In his new post, Zoom's Gal says "In a meeting where all of the participants are using Zoom clients, and the meeting is not being recorded, we encrypt all video, audio, screen sharing, and chat content at the sending client, and do not decrypt it at any point before it reaches the receiving clients."
He also says, "Zoom has never built a mechanism to decrypt live meetings for lawful intercept purposes, nor do we have means to insert our employees or others into meetings without being reflected in the participant list."
But for Ayers, the key issue first raised by The Intercept still stands. Zoom has the ability to access content.
His take: Zoom is saying it does not encrypt, when the ideal security scenario would be a setup - like those used by Facebook with WhatsApp or Apple's FaceTime - where the owner of the service cannot decrypt content.
And, in his view, the comment about a Zoom employee not being able to insert themselves into a meeting gives a misleading impression about security. "This remark by Zoom is misleading. [The] risk is decryption of content, which can be done by Zoom or a hacker if cloud-based keys are used or stolen. Decryption can happen without 'inserting into meeting'."
He adds, "In respect of cabinet's use of Zoom, even if Zoom offered full end-to-end encryption there would still be the issue of software produced largely in China being installed on computers used by cabinet members. We don't know what security level those computers are cleared for, but I doubt that there would ever be a circumstance where that would be appropriate."
In comments to the Herald earlier this week, after the Zero Day flaw revelation, a GCSB spokesman said the agency's advice was to use the video chat serivice for discussion on topics up to the "Restricted" level.
"The Bureau is aware of commentary overnight relating to the security of the Zoom platform and will consider if additional guidance around its use is required," he said.

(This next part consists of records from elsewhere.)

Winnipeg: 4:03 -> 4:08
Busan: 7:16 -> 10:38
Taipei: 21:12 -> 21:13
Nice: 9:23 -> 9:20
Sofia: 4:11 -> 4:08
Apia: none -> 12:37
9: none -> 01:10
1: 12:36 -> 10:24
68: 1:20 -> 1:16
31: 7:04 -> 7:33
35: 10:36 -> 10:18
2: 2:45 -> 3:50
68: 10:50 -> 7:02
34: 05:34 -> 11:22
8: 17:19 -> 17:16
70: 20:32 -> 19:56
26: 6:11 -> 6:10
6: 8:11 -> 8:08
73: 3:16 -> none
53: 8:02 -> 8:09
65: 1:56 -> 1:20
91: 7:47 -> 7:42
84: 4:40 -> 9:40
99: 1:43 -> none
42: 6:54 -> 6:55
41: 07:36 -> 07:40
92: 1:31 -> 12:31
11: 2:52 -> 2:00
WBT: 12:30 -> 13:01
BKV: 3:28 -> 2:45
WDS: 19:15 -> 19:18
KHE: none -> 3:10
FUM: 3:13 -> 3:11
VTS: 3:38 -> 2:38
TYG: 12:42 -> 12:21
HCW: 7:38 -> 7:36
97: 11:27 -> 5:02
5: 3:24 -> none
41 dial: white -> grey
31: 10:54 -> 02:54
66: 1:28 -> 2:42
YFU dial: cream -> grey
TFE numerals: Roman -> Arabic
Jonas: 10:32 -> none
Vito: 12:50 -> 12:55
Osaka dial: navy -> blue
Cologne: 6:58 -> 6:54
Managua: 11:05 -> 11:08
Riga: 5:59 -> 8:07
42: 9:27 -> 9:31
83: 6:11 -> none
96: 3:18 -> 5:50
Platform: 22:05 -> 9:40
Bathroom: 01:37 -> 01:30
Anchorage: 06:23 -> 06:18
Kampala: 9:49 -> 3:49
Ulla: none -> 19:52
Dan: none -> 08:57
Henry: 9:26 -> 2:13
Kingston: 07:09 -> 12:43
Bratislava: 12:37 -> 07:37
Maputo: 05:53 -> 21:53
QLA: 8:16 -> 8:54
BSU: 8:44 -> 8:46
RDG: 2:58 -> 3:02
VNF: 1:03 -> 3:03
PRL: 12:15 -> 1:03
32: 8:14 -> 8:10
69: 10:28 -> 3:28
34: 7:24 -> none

Although that falls below, the Secret and Top Secret grades, Ayers pointed out the government's security guidelines still call for Restricted information to only be shared over fully-encrypted communications systems.
Yesterday, Prime Minister Jacinda Ardern said Zoom had only been used to discuss information up to the Restricted-grade. If the GCSB issued new advice, cabinet would stop using it.
GCSB issues new Zoom guidelines
In updated comments to the Herald late yesterday, the GCSB spokesman said, "Potential security vulnerabilities are regularly discovered in computer hardware, operating systems and applications. Providers issue security updates and patches for potential vulnerabilities on a regular basis. GCSB strongly advises that security patches are applied quickly and that the latest version of operating systems and applications are used."
He said a security user guide for public servants when using Zoom has now been posted to the National Cyber Security website.
And he added, "Our advice aims to enable organisations to have some flexibility in the tools they are using to enable effective operations in these extraordinary times while managing and mitigating security risks."
The Covid-19 crisis has cast a spotlight on Zoom, a company founded nine years ago by its CEO Eric Yuan, now 50, after he defected from US company Cisco Systems and took about 40 engineers with him.
Yuan wanted to refine a concept he first dreamed up during the 1990s as a college student in China, when he dreaded the 10-hour train trips to see his then-girlfriend, now his wife.
Now Zoom is booming, just 11 months after it made its debut on the stock market. While the Standard & Poor's 500 index has fallen by 25 per cent since its record high on February 19, Zoom's stock has soared around 46 per cent as investors bet on its service becoming a mainstream staple in life after the coronavirus.